Directive – Don't copy the pictures; return every other part of the records exactly.
=== Section Start ===
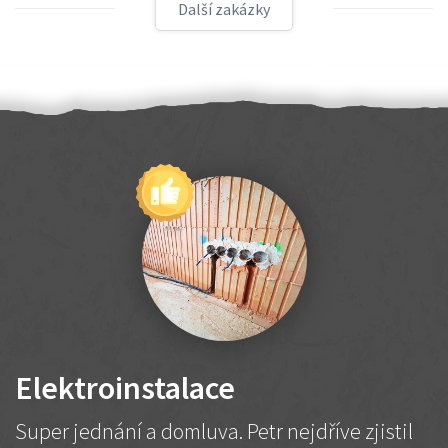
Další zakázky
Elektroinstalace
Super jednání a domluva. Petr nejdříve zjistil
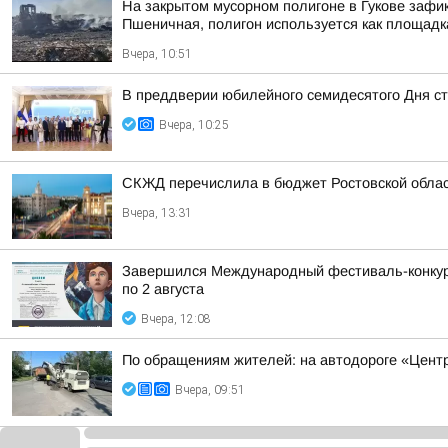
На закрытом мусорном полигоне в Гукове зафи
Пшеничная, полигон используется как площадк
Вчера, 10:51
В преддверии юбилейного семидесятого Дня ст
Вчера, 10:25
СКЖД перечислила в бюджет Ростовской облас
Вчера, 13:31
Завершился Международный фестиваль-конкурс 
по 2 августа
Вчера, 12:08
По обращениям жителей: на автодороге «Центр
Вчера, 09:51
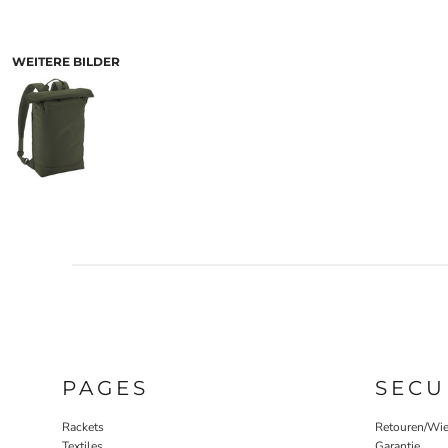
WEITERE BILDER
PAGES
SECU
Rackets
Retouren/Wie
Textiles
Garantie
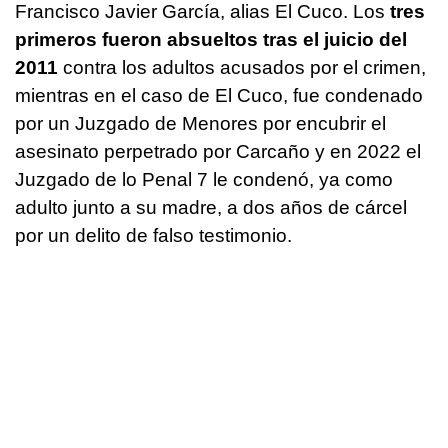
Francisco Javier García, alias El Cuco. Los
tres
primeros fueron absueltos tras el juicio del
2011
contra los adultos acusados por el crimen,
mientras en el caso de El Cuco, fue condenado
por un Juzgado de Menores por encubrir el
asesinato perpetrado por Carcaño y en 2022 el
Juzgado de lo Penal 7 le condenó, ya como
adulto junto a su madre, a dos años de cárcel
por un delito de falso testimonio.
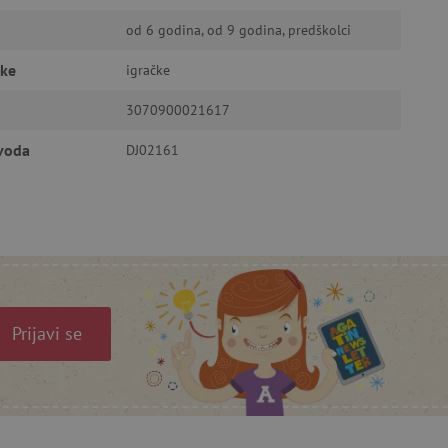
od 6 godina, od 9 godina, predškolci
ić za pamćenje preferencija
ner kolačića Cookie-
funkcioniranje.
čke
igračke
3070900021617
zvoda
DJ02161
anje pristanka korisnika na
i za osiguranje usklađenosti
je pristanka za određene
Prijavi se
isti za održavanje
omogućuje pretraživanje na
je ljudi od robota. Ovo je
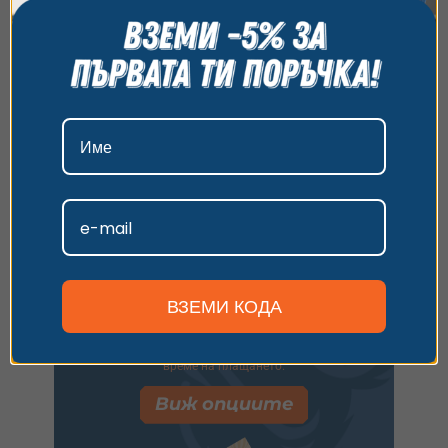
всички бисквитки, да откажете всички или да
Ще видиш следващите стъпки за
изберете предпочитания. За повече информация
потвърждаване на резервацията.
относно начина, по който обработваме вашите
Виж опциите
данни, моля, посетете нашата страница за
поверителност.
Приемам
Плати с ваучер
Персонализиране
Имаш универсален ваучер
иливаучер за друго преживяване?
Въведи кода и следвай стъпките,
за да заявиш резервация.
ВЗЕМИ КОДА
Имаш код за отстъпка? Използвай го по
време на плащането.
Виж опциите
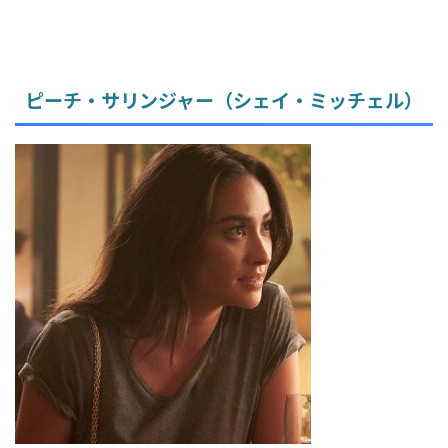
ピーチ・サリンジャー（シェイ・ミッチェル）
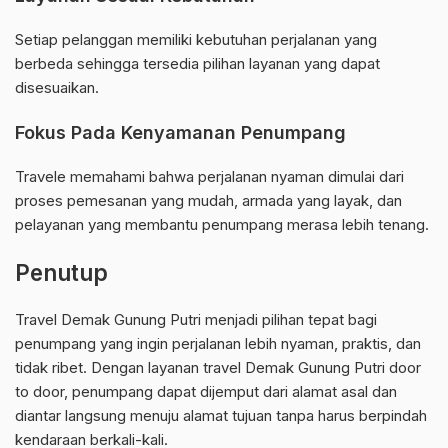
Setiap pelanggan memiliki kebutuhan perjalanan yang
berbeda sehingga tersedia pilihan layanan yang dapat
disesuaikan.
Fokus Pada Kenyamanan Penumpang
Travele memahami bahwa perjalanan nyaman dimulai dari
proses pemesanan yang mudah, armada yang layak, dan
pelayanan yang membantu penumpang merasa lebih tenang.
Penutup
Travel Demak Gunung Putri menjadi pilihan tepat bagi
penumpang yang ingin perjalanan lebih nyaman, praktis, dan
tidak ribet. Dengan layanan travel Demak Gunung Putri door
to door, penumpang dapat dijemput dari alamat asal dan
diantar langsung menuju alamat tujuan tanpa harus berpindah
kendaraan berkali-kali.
=== Section End ===
Solved problem –
Další zakázky
Elektroinstalace
Super jednání a domluva. Petr nejdříve zjistil
На закрытом мусорном полигоне в Гукове зафи
Пшеничная, полигон используется как площадк
Вчера, 10:51
В преддверии юбилейного семидесятого Дня ст
Вчера, 10:25
СКЖД перечислила в бюджет Ростовской облас
Вчера, 13:31
Завершился Международный фестиваль-конкурс 
по 2 августа
Вчера, 12:08
По обращениям жителей: на автодороге «Центр
Вчера, 09:51
WEITERE BILDER
PAGES
SECU
Rackets
Retouren/Wie
Textiles
Garantie
Francisco Javier García, alias El Cuco. Los
tres
primeros fueron absueltos tras el juicio del
2011
contra los adultos acusados por el crimen,
mientras en el caso de El Cuco, fue condenado
por un Juzgado de Menores por encubrir el
asesinato perpetrado por Carcaño y en 2022 el
Juzgado de lo Penal 7 le condenó, ya como
adulto junto a su madre, a dos años de cárcel
por un delito de falso testimonio.
od 6 godina, od 9 godina, predškolci
ić za pamćenje preferencija
ner kolačića Cookie-
funkcioniranje.
čke
igračke
3070900021617
zvoda
DJ02161
anje pristanka korisnika na
i za osiguranje usklađenosti
je pristanka za određene
Prijavi se
isti za održavanje
omogućuje pretraživanje na
je ljudi od robota. Ovo je
всички бисквитки, да откажете всички или да
Ще видиш следващите стъпки за
изберете предпочитания. За повече информация
потвърждаване на резервацията.
относно начина, по който обработваме вашите
Виж опциите
данни, моля, посетете нашата страница за
поверителност.
Приемам
Плати с ваучер
Персонализиране
Имаш универсален ваучер
иливаучер за друго преживяване?
Въведи кода и следвай стъпките,
за да заявиш резервация.
ВЗЕМИ КОДА
Имаш код за отстъпка? Използвай го по
време на плащането.
Виж опциите
ピーチ・サリンジャー（シェイ・ミッチェル）
Setiap pelanggan memiliki kebutuhan perjalanan yang
berbeda sehingga tersedia pilihan layanan yang dapat
disesuaikan.
Fokus Pada Kenyamanan Penumpang
Travele memahami bahwa perjalanan nyaman dimulai dari
proses pemesanan yang mudah, armada yang layak, dan
pelayanan yang membantu penumpang merasa lebih tenang.
Penutup
Travel Demak Gunung Putri menjadi pilihan tepat bagi
penumpang yang ingin perjalanan lebih nyaman, praktis, dan
tidak ribet. Dengan layanan travel Demak Gunung Putri door
to door, penumpang dapat dijemput dari alamat asal dan
diantar langsung menuju alamat tujuan tanpa harus berpindah
kendaraan berkali-kali.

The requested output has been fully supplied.